[Saved entries]
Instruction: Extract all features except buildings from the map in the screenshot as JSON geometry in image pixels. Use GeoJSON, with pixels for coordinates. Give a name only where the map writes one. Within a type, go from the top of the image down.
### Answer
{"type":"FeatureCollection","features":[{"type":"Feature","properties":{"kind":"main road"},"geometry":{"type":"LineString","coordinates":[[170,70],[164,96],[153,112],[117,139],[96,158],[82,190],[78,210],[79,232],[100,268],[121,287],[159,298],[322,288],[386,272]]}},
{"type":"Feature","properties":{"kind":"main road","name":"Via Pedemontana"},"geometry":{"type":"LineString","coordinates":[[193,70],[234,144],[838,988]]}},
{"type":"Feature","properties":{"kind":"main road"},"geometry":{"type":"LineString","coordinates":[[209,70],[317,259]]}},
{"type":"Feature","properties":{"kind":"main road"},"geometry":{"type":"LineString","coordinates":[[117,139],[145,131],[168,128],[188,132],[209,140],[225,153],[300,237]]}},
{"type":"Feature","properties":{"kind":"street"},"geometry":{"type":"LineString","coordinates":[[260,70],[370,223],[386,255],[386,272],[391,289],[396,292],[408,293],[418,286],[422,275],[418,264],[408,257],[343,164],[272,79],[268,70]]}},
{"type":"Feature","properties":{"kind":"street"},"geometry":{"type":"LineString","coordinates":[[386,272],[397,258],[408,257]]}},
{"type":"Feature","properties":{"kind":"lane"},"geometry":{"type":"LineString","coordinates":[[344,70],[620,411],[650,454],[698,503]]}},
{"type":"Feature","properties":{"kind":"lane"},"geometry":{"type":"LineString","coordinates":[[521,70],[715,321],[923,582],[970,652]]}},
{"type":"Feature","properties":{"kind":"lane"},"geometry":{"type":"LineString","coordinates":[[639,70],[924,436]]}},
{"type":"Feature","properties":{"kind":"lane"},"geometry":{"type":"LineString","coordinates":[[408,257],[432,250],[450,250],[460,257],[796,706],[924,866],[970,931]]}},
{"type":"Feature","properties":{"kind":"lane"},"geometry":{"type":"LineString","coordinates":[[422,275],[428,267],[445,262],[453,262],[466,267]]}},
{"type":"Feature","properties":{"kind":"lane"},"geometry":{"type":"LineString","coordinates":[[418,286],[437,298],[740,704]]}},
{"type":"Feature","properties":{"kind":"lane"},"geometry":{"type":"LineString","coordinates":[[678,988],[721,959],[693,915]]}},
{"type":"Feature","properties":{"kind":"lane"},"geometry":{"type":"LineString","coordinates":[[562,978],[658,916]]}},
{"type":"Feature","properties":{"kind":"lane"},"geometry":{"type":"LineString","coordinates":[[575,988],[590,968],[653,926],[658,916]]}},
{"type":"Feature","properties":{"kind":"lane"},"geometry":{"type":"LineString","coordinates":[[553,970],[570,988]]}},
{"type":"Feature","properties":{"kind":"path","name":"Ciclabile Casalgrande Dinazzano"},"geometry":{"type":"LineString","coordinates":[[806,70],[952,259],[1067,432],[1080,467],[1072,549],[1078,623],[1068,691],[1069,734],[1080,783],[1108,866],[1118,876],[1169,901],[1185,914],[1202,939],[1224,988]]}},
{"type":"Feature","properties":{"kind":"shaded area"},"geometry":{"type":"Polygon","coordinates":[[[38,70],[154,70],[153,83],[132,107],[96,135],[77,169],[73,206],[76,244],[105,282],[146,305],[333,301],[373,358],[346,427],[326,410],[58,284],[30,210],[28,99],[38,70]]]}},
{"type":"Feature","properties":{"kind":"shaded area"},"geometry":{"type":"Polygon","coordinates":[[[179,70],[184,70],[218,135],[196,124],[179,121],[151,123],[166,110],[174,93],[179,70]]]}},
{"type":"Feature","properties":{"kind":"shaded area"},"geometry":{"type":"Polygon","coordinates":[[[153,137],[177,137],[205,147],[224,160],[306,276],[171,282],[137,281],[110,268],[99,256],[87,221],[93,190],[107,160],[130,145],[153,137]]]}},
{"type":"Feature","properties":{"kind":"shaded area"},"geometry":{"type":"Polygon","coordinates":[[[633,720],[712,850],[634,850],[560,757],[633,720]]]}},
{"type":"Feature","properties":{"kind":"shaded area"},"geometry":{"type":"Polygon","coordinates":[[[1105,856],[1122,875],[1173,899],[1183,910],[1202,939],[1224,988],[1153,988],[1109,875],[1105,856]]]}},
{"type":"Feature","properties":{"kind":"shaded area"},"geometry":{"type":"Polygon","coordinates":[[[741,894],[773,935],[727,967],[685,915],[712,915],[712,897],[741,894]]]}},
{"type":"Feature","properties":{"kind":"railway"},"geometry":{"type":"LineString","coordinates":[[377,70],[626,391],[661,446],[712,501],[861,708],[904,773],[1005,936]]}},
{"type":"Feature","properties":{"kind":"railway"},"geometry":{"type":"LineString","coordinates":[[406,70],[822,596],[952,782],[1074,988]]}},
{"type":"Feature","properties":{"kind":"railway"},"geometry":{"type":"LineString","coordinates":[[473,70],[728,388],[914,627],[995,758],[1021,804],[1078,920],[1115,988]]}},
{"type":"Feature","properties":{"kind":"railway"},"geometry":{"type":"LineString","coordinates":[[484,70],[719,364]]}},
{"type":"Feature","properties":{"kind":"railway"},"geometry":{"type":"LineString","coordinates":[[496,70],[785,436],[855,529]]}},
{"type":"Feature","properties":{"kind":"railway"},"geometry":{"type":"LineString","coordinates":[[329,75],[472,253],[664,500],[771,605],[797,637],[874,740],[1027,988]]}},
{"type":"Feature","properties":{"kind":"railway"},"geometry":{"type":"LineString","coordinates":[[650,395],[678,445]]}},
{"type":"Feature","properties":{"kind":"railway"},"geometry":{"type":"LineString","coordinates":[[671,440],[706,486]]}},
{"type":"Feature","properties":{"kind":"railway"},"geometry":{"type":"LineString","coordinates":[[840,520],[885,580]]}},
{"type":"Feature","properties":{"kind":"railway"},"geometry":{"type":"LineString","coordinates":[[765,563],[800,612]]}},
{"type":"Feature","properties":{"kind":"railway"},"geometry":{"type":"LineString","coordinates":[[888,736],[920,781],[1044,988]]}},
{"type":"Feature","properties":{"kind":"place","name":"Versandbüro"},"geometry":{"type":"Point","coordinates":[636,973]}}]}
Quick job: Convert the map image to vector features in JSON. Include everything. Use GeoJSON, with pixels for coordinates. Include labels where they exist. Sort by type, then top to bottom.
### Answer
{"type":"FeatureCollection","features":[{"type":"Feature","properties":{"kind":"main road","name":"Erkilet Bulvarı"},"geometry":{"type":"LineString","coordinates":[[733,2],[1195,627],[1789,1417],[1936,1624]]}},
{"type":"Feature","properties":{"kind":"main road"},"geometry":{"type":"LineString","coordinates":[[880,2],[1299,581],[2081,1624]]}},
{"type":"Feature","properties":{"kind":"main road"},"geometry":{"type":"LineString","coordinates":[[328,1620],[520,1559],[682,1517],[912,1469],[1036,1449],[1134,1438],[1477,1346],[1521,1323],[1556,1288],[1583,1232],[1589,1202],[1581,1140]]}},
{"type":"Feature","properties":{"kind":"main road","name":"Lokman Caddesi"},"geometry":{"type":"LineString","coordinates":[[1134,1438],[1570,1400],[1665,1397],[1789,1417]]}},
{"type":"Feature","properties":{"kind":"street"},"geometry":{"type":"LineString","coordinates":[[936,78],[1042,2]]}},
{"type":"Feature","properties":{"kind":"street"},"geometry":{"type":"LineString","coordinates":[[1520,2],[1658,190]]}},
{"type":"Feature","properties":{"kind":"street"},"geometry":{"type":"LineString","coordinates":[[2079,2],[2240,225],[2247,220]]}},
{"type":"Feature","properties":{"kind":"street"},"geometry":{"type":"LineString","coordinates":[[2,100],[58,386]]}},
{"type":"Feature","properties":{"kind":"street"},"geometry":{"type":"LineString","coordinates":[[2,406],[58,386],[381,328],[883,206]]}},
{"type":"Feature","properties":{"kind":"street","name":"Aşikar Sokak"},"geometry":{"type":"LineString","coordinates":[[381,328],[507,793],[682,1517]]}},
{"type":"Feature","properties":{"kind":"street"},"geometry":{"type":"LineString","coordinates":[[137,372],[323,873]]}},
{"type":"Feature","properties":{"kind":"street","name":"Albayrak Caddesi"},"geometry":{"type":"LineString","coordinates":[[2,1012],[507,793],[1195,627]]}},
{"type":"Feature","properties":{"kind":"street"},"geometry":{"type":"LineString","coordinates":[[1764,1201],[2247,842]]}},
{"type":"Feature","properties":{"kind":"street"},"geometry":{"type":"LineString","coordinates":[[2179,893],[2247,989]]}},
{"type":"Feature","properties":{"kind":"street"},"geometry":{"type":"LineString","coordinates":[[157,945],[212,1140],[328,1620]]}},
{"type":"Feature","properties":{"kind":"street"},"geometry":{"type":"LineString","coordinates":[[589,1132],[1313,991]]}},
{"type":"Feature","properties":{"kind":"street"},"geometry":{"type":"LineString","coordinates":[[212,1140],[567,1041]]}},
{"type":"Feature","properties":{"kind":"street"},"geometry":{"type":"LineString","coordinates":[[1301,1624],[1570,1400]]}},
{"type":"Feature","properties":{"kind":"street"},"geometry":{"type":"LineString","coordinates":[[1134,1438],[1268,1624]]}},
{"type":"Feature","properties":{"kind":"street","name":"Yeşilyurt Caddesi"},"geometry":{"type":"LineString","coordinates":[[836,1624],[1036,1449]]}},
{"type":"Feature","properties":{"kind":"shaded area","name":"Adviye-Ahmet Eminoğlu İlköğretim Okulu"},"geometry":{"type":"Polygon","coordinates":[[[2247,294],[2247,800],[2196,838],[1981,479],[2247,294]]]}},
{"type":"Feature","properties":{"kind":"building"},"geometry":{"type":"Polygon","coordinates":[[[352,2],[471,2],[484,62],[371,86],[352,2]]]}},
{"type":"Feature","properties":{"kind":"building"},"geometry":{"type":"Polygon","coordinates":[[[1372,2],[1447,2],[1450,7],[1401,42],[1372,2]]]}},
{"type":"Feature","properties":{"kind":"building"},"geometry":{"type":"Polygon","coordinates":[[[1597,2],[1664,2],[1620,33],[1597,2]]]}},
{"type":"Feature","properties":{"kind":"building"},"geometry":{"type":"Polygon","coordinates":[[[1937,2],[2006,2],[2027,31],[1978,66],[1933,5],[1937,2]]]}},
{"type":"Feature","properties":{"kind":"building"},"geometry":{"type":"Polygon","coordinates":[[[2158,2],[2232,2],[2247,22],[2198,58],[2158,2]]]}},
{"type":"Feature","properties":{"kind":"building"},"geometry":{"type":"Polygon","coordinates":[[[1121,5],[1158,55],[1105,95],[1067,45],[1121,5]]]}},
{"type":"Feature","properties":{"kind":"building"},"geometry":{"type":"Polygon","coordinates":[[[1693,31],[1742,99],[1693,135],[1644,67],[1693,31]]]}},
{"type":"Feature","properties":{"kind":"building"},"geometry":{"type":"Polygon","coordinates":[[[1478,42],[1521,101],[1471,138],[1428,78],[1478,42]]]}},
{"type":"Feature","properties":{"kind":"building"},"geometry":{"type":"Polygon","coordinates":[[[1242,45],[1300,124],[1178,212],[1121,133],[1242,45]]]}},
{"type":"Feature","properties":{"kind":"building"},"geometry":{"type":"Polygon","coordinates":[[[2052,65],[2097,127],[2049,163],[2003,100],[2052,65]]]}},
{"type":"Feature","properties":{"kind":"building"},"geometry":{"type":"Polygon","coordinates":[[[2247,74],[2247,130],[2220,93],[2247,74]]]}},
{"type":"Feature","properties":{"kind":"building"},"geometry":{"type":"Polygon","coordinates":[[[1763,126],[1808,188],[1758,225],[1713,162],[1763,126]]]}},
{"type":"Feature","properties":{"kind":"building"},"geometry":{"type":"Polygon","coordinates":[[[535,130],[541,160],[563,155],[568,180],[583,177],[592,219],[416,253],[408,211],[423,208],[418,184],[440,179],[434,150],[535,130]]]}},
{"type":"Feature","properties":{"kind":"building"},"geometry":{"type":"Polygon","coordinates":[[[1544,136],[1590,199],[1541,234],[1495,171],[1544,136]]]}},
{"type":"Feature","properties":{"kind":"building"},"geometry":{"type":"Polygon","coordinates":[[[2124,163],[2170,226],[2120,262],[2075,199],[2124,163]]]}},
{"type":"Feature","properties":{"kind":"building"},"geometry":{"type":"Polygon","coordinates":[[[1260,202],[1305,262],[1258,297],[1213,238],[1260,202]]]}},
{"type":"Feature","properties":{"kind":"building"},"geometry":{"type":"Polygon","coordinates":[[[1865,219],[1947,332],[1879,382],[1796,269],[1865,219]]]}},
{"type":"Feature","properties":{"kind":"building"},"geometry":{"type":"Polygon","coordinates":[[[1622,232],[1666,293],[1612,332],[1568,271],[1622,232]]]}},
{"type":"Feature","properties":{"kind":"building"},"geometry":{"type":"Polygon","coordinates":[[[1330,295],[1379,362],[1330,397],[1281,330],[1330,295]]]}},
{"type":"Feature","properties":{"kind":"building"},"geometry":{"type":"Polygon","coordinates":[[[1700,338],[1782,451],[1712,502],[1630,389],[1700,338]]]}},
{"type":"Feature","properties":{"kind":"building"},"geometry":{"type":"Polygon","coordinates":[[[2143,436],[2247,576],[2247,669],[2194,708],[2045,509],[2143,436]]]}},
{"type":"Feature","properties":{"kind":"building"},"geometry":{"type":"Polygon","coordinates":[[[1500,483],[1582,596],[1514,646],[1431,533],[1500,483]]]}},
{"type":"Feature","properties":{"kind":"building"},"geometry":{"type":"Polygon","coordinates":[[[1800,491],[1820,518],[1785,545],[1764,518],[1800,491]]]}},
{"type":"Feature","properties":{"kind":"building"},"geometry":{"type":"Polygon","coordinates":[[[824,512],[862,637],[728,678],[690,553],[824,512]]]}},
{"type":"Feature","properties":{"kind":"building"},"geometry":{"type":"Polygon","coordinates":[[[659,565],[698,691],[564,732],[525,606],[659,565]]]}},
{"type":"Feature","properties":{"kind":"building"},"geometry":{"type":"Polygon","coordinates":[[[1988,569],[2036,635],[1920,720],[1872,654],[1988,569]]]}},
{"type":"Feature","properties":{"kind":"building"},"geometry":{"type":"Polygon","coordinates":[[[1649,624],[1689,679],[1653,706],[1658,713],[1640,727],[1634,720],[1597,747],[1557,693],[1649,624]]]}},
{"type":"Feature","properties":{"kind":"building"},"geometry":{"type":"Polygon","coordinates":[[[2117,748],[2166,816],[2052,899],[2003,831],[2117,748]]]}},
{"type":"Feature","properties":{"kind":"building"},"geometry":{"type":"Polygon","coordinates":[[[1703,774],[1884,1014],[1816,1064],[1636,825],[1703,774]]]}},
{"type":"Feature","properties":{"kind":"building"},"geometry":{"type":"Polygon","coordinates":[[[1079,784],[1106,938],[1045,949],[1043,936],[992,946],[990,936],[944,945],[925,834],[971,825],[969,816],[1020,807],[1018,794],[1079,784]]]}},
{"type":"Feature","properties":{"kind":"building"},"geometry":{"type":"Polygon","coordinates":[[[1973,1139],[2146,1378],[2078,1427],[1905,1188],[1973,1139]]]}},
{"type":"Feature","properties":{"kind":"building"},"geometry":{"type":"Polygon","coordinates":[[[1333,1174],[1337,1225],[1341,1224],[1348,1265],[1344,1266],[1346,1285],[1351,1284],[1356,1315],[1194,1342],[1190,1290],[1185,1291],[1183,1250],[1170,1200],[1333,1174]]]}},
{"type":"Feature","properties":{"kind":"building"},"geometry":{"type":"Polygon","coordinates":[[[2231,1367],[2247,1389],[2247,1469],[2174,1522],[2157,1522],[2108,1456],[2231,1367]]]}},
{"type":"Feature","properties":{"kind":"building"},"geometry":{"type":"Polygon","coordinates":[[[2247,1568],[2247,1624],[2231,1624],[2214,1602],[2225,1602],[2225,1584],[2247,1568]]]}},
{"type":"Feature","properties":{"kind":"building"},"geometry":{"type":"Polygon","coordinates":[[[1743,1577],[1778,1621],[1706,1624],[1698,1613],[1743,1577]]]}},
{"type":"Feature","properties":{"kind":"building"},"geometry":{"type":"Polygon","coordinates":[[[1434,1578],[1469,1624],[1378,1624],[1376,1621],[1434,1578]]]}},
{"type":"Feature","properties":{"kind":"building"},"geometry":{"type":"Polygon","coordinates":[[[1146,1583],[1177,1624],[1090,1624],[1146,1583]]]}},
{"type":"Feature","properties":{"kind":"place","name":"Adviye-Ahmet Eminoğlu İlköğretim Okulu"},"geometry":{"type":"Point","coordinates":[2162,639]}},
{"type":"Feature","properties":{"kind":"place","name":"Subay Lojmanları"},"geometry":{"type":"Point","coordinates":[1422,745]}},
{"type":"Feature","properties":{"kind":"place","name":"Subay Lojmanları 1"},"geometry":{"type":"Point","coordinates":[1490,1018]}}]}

Exercise directions: Find the word "shaded" in the entries, then copy out every line that has it.

Exercise output:
{"type":"Feature","properties":{"kind":"shaded area"},"geometry":{"type":"Polygon","coordinates":[[[38,70],[154,70],[153,83],[132,107],[96,135],[77,169],[73,206],[76,244],[105,282],[146,305],[333,301],[373,358],[346,427],[326,410],[58,284],[30,210],[28,99],[38,70]]]}},
{"type":"Feature","properties":{"kind":"shaded area"},"geometry":{"type":"Polygon","coordinates":[[[179,70],[184,70],[218,135],[196,124],[179,121],[151,123],[166,110],[174,93],[179,70]]]}},
{"type":"Feature","properties":{"kind":"shaded area"},"geometry":{"type":"Polygon","coordinates":[[[153,137],[177,137],[205,147],[224,160],[306,276],[171,282],[137,281],[110,268],[99,256],[87,221],[93,190],[107,160],[130,145],[153,137]]]}},
{"type":"Feature","properties":{"kind":"shaded area"},"geometry":{"type":"Polygon","coordinates":[[[633,720],[712,850],[634,850],[560,757],[633,720]]]}},
{"type":"Feature","properties":{"kind":"shaded area"},"geometry":{"type":"Polygon","coordinates":[[[1105,856],[1122,875],[1173,899],[1183,910],[1202,939],[1224,988],[1153,988],[1109,875],[1105,856]]]}},
{"type":"Feature","properties":{"kind":"shaded area"},"geometry":{"type":"Polygon","coordinates":[[[741,894],[773,935],[727,967],[685,915],[712,915],[712,897],[741,894]]]}},
{"type":"Feature","properties":{"kind":"shaded area","name":"Adviye-Ahmet Eminoğlu İlköğretim Okulu"},"geometry":{"type":"Polygon","coordinates":[[[2247,294],[2247,800],[2196,838],[1981,479],[2247,294]]]}},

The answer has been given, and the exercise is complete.